A woman is sitting alone in the back of a sleepy Malibu café. She’s in her mid-70s, with striking blond hair running just past her shoulders, wearing a long-sleeved black crew neck. She has newspaper pages splayed across her table, reading keenly between sips of coffee. The clanging of dirty dishes being gathered in the back kitchen does not bother her. The scene feels routine, set by a regular who prefers a late-afternoon arrival to enjoy the peace of a restaurant resetting itself between prime mealtimes.

I walk past the woman to set up at a nearby table, in prep for an interview with the actress Amy Madigan. Before I can sit, my phone buzzes with a text from an unfamiliar local number: “I’m sitting inside.” I turn around. The woman is still reading, still undisturbed. But it has to be her. “Amy?” I ask as I backtrack toward her. She smiles warmly. She got here early.

Madigan has a history of hiding in plain sight. While a whole generation of moviegoers may have only just discovered this, the veteran character actress has made her name, again and again, as a true chameleon. I genuinely didn’t recognize Madigan in Weapons, the smash-hit horror film that has thrust her back into the Hollywood spotlight after years of fighting for even small roles, until her name popped up in the end credits. At that moment, I yelped with delight. Such is the Amy Madigan effect: It might take a minute to recognize her — but once you do, her imprint is unmistakable and unforgettable.

In Weapons, 17 third-grade children go missing in a small Pennsylvania town at the exact same time. The film’s final act reveals that one of their classmate’s supposed aunts, Gladys (played by Madigan), is actually a witch and behind it all: She’s enchanted the kids into transferring their life force onto her, to keep her alive and kicking (or, I guess, killing) amid her deteriorating health. The movie, directed by Barbarian‘s Zach Cregger, has grossed $268 million worldwide since its August release. Madigan’s unhinged creation — her smeared clown-like makeup, her forehead-exposing auburn wig, her spunkily menacing fast talk — has evolved into the year’s most unexpected social media icon. Last month, Reddit threads sprouted up, dedicated to assembling the perfect Gladys Halloween costume.

“I’ll call her every now and again, and I’ll be like, ‘Amy, are you aware of what’s going on?’ ” says Cregger. “She’s like, ‘No! Tell me.’ “

Madigan, 75, is not on social media, but Cregger and others send her the TikToks, the reels, the dances, the memes. “As you very well know, the gay community has really taken to Gladys,” she says to me with pride as I open my notebook. “That’s really great — especially in this framework of the demonization of anybody other than a cis person — for the trans community. I think they really appreciate Gladys’ drag and makeup and how confident she is. So that’s a really nice cherry on top of all this.”

And how to describe “all this”? Madigan seems bewildered by these past few months, and as she folds up her newspaper and puts it away, tells me that she’s nervous even about this conversation. She made her feature debut in 1982; four years later, she was nominated for an Oscar. She went on to play significant roles in everything from ’80s classics Field of Dreams and Uncle Buck to the 2000s HBO hit Carnivàle. Somewhere along the way, the offers dried up. “There was a long period of time where she really didn’t work at all, or very little,” actor Ed Harris, her husband of 42 years, tells me. “She was considering just stopping and giving up on it.”

● **Activities**
1. In the article about Amy Madigan, how many years has Ed Harris been married to her?
2. Transcribe the article about Amy Madigan from "I walk past" to "got here early.".

● **Records shown**
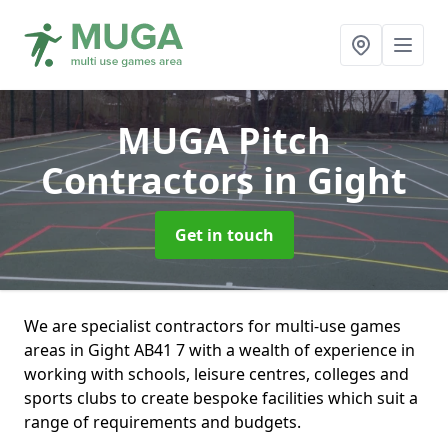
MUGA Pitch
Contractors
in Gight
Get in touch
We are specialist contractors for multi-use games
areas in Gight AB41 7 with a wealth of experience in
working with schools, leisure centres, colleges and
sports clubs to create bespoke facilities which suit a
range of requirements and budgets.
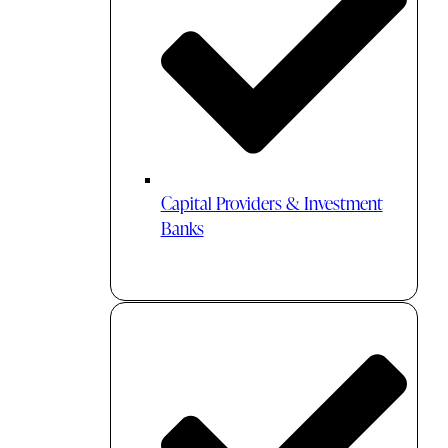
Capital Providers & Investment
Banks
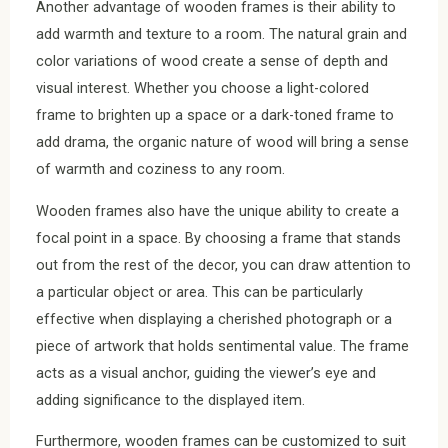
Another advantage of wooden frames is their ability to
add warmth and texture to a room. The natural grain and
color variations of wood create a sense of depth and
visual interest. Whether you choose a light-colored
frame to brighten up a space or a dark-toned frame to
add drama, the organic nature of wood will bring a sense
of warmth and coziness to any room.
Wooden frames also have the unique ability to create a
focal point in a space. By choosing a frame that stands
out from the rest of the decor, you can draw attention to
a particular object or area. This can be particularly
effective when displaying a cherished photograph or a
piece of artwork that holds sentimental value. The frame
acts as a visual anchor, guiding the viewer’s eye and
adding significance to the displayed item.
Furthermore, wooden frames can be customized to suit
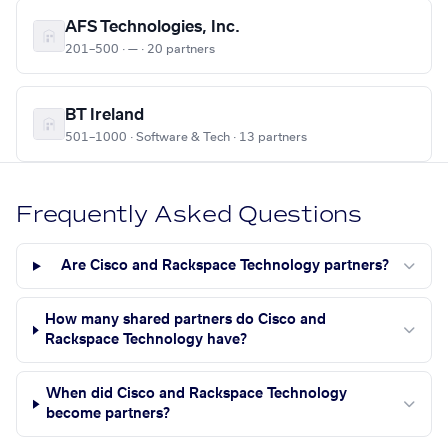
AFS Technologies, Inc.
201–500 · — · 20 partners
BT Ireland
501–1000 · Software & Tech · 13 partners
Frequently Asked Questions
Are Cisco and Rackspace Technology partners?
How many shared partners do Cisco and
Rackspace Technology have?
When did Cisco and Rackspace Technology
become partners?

● **Responses per task**
1. 42 years.

2.
I walk past the woman to set up at a nearby table, in prep for an interview with the actress Amy Madigan. Before I can sit, my phone buzzes with a text from an unfamiliar local number: “I’m sitting inside.” I turn around. The woman is still reading, still undisturbed. But it has to be her. “Amy?” I ask as I backtrack toward her. She smiles warmly. She got here early.